• DATA EXTRACTS:

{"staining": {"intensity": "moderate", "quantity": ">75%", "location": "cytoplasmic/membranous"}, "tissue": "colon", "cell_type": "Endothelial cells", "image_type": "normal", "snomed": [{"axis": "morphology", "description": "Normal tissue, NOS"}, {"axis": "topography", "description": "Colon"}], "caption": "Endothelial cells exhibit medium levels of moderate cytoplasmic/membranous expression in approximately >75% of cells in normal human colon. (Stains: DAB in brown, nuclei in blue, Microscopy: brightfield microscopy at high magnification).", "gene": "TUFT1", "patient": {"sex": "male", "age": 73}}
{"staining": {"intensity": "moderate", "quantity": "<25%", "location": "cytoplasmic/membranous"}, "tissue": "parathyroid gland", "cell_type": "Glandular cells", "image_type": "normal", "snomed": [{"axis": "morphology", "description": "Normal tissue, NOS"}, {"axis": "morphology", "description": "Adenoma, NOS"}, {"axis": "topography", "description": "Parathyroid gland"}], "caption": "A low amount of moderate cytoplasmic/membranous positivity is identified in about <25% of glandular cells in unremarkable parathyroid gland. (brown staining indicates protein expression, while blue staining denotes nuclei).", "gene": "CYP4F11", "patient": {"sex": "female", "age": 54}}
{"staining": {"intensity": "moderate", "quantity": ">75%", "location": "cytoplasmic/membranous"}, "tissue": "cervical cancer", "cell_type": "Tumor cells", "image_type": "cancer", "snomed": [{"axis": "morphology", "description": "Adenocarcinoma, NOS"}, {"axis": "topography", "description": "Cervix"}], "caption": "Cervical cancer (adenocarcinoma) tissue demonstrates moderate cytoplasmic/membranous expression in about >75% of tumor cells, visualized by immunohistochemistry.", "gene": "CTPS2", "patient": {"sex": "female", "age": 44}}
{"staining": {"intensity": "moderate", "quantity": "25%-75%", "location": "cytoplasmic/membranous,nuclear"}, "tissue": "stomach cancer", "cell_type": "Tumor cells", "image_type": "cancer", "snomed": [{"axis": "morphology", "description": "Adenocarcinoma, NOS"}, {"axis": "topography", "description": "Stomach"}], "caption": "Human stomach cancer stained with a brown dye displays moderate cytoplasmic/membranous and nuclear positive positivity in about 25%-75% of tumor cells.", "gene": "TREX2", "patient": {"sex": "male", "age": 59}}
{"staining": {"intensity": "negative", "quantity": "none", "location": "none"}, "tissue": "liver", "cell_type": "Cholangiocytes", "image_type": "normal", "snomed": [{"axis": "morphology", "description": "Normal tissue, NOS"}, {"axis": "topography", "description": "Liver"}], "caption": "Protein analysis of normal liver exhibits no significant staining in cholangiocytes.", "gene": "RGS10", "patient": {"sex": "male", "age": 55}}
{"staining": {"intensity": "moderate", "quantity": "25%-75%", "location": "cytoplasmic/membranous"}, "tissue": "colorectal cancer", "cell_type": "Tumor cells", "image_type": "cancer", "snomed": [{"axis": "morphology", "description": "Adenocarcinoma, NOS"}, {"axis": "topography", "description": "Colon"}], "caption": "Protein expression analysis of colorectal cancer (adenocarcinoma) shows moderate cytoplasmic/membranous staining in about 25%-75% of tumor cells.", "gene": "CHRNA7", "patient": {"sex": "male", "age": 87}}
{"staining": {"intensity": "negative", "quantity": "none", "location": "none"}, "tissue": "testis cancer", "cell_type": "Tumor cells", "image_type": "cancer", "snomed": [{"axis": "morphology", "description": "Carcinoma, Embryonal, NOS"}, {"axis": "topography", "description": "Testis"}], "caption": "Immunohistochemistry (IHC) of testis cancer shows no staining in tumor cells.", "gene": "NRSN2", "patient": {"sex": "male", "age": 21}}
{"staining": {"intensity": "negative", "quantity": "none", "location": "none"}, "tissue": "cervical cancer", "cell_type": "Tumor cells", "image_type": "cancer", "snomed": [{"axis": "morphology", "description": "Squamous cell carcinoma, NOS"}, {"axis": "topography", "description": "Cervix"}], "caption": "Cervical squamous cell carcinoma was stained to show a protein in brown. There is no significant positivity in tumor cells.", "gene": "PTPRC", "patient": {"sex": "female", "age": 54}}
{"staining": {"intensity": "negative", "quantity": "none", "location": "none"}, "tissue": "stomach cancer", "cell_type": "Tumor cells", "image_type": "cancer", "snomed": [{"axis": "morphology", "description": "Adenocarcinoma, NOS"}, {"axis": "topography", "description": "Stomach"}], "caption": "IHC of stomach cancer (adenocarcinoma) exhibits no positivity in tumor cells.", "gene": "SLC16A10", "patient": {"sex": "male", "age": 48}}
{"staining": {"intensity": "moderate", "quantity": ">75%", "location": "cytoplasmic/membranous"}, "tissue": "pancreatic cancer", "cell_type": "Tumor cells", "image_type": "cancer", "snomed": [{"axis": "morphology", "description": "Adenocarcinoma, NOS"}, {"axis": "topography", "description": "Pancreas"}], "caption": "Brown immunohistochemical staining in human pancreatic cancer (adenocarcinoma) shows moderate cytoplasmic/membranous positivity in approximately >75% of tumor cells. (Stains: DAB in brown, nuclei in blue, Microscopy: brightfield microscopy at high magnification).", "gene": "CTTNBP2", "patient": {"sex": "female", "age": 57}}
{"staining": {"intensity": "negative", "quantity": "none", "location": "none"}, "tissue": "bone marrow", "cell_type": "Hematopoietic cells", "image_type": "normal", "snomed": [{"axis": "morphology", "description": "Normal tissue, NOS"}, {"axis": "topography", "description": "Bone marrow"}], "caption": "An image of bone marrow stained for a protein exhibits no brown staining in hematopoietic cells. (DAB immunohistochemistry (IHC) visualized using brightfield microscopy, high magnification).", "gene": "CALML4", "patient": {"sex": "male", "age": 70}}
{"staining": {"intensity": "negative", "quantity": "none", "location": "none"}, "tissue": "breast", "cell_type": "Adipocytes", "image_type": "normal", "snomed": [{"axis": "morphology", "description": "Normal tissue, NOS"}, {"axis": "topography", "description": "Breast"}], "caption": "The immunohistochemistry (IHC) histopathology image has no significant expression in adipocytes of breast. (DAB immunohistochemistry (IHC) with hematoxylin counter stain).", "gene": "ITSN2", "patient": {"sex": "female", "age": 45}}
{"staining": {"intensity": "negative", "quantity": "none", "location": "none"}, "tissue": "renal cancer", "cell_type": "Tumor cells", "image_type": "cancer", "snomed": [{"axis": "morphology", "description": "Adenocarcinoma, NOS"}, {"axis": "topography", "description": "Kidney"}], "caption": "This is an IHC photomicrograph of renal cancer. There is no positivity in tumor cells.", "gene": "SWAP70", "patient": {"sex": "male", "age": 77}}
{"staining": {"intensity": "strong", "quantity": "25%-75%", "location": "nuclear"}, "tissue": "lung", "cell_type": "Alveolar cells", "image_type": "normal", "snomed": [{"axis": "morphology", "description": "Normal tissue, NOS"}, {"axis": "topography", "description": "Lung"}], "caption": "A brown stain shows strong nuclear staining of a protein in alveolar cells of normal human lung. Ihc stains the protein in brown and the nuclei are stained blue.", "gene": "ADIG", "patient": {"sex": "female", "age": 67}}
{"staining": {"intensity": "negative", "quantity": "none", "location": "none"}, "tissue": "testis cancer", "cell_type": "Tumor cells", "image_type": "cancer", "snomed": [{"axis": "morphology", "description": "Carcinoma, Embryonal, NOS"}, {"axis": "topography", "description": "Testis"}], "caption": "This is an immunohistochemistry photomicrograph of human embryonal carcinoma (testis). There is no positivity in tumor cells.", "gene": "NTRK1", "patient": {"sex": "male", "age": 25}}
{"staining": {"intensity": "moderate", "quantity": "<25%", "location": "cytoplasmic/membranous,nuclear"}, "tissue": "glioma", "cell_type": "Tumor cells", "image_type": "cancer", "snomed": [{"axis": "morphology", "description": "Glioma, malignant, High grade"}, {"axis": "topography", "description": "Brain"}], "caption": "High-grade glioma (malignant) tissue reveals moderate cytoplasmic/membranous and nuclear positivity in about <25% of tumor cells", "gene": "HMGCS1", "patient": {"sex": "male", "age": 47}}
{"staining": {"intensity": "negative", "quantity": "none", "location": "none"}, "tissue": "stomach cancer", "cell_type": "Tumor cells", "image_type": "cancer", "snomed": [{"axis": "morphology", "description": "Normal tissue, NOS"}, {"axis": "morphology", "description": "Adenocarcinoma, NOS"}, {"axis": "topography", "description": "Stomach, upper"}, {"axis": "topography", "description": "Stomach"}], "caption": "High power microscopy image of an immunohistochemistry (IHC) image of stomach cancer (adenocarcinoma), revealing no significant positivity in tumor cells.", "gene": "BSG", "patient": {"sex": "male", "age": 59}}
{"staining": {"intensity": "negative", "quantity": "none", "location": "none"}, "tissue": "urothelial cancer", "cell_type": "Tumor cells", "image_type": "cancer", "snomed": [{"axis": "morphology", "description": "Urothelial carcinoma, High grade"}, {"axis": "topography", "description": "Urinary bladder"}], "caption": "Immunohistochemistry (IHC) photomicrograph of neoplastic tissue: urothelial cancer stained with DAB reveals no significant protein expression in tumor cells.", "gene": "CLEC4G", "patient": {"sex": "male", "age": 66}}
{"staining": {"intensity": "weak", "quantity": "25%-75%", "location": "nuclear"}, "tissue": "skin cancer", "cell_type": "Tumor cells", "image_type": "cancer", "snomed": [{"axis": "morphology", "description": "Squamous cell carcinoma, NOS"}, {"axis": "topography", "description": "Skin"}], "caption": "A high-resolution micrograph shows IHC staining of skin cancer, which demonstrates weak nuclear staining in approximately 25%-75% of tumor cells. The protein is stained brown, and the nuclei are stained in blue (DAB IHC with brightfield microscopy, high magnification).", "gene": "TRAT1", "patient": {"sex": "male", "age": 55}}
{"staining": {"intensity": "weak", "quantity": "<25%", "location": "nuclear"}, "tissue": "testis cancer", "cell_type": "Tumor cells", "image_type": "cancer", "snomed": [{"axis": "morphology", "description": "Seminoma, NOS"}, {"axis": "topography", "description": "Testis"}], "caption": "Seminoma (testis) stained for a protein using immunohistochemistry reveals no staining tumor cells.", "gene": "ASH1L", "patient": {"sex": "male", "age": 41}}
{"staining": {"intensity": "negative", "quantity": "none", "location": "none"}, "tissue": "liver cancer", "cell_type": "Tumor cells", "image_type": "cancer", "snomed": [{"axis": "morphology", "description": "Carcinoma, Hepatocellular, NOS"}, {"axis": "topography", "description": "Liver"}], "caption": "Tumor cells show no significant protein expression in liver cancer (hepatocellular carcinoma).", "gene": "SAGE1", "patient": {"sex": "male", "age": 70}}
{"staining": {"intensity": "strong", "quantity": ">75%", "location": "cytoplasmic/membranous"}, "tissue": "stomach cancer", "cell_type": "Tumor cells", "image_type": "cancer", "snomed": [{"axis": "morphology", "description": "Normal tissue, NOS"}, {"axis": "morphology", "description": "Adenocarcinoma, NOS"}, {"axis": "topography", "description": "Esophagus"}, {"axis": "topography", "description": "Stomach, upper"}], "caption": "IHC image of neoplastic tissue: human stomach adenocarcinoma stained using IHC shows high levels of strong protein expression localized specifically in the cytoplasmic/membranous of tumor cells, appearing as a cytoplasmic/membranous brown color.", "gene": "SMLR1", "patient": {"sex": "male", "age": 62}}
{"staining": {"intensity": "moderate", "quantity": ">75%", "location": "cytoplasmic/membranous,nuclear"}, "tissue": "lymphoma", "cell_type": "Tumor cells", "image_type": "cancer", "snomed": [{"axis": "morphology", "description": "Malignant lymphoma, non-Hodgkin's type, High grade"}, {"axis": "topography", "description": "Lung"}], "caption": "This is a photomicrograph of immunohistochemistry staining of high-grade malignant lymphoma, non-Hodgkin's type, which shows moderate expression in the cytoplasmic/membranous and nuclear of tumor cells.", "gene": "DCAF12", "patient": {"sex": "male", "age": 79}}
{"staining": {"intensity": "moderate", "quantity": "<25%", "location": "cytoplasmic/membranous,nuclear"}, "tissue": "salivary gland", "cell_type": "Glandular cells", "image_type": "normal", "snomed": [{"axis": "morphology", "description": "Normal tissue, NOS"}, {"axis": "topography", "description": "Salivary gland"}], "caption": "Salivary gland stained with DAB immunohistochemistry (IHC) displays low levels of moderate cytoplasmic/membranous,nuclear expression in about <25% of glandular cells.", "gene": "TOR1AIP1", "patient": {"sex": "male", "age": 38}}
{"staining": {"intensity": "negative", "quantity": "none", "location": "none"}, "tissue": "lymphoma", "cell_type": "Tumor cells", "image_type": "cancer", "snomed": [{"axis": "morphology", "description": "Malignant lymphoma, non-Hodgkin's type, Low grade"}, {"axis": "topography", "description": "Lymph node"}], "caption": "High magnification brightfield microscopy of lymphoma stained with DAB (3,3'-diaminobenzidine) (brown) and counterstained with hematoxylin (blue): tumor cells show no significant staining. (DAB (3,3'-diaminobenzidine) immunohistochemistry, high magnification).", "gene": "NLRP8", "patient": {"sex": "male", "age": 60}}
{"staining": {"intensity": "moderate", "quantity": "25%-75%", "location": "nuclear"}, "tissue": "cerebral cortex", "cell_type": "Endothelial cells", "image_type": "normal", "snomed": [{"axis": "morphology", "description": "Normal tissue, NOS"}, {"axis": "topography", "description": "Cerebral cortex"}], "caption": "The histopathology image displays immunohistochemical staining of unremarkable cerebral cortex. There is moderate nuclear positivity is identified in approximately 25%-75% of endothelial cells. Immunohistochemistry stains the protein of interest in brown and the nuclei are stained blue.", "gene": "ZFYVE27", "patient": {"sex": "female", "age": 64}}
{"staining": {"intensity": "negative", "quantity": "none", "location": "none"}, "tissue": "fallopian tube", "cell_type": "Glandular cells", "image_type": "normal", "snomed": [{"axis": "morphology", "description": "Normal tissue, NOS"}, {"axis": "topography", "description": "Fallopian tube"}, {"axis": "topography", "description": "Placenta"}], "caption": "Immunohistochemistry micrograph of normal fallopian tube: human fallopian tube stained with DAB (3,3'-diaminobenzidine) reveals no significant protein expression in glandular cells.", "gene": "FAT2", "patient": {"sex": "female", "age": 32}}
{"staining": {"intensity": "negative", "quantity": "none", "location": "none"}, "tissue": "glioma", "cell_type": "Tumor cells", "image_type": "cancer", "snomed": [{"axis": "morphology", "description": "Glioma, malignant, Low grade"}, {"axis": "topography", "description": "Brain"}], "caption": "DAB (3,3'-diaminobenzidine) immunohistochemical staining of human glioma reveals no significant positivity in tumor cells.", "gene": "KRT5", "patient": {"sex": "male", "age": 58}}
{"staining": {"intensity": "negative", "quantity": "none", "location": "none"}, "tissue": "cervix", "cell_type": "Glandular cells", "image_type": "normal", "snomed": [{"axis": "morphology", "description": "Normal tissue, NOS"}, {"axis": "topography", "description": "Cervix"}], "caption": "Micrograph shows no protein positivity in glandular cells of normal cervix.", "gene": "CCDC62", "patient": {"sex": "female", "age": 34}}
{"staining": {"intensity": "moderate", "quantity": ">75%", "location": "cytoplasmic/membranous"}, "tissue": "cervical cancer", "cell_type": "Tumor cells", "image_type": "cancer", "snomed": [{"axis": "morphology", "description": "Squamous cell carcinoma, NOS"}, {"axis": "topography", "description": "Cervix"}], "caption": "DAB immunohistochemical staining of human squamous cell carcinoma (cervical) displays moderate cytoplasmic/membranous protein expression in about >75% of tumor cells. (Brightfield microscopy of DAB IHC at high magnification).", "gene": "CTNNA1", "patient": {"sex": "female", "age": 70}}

• WORK INSTRUCTION:
Read through the entries and copy each line in which "levels" appears.

• WRITTEN SOLUTION:
{"staining": {"intensity": "moderate", "quantity": ">75%", "location": "cytoplasmic/membranous"}, "tissue": "colon", "cell_type": "Endothelial cells", "image_type": "normal", "snomed": [{"axis": "morphology", "description": "Normal tissue, NOS"}, {"axis": "topography", "description": "Colon"}], "caption": "Endothelial cells exhibit medium levels of moderate cytoplasmic/membranous expression in approximately >75% of cells in normal human colon. (Stains: DAB in brown, nuclei in blue, Microscopy: brightfield microscopy at high magnification).", "gene": "TUFT1", "patient": {"sex": "male", "age": 73}}
{"staining": {"intensity": "strong", "quantity": ">75%", "location": "cytoplasmic/membranous"}, "tissue": "stomach cancer", "cell_type": "Tumor cells", "image_type": "cancer", "snomed": [{"axis": "morphology", "description": "Normal tissue, NOS"}, {"axis": "morphology", "description": "Adenocarcinoma, NOS"}, {"axis": "topography", "description": "Esophagus"}, {"axis": "topography", "description": "Stomach, upper"}], "caption": "IHC image of neoplastic tissue: human stomach adenocarcinoma stained using IHC shows high levels of strong protein expression localized specifically in the cytoplasmic/membranous of tumor cells, appearing as a cytoplasmic/membranous brown color.", "gene": "SMLR1", "patient": {"sex": "male", "age": 62}}
{"staining": {"intensity": "moderate", "quantity": "<25%", "location": "cytoplasmic/membranous,nuclear"}, "tissue": "salivary gland", "cell_type": "Glandular cells", "image_type": "normal", "snomed": [{"axis": "morphology", "description": "Normal tissue, NOS"}, {"axis": "topography", "description": "Salivary gland"}], "caption": "Salivary gland stained with DAB immunohistochemistry (IHC) displays low levels of moderate cytoplasmic/membranous,nuclear expression in about <25% of glandular cells.", "gene": "TOR1AIP1", "patient": {"sex": "male", "age": 38}}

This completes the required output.